> _Your task_:
A line qualifies if it holds the string "outcomes". Copy every qualifying line from the records.

=== Information shown ===

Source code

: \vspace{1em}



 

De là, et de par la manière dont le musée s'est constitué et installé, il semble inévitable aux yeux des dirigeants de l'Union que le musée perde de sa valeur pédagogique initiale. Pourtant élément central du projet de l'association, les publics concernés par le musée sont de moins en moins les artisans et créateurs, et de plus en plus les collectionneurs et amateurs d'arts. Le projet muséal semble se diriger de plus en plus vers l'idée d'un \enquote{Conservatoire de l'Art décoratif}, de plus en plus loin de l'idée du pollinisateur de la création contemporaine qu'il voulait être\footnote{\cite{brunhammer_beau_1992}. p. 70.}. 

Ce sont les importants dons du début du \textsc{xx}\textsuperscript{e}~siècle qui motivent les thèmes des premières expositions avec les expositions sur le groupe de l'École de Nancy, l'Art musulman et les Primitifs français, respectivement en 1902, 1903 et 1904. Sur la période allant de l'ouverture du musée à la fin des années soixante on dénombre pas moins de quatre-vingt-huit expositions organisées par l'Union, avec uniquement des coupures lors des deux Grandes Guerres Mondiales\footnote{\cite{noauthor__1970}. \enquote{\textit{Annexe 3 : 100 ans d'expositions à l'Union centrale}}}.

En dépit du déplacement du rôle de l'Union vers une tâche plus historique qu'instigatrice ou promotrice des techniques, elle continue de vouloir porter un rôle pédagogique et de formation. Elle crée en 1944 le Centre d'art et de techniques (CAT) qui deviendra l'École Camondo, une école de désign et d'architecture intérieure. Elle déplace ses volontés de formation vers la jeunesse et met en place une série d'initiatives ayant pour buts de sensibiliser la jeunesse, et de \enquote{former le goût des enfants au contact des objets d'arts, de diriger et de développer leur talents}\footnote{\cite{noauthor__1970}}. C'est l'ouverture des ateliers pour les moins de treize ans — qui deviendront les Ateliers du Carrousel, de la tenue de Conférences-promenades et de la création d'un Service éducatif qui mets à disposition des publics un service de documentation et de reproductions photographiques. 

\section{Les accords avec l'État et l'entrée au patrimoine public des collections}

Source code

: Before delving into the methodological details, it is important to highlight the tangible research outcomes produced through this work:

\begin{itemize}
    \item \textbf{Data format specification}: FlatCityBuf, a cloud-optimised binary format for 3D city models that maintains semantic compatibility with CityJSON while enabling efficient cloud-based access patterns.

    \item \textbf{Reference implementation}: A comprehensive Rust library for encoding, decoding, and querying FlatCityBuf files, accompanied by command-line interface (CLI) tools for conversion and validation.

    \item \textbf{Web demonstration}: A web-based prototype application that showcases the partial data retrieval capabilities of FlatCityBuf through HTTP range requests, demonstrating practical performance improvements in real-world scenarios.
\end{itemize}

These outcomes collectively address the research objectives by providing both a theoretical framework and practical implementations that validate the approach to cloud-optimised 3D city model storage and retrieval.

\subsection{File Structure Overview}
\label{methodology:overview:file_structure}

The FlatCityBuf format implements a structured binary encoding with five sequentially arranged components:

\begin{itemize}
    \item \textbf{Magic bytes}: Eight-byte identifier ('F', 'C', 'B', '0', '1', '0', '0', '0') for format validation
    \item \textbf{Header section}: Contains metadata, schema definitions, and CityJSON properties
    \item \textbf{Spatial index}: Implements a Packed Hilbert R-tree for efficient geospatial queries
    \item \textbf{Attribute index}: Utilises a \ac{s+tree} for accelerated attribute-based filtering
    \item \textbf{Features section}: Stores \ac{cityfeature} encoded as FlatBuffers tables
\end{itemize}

===

> _Answer to this problem_:
: Before delving into the methodological details, it is important to highlight the tangible research outcomes produced through this work:
These outcomes collectively address the research objectives by providing both a theoretical framework and practical implementations that validate the approach to cloud-optimised 3D city model storage and retrieval.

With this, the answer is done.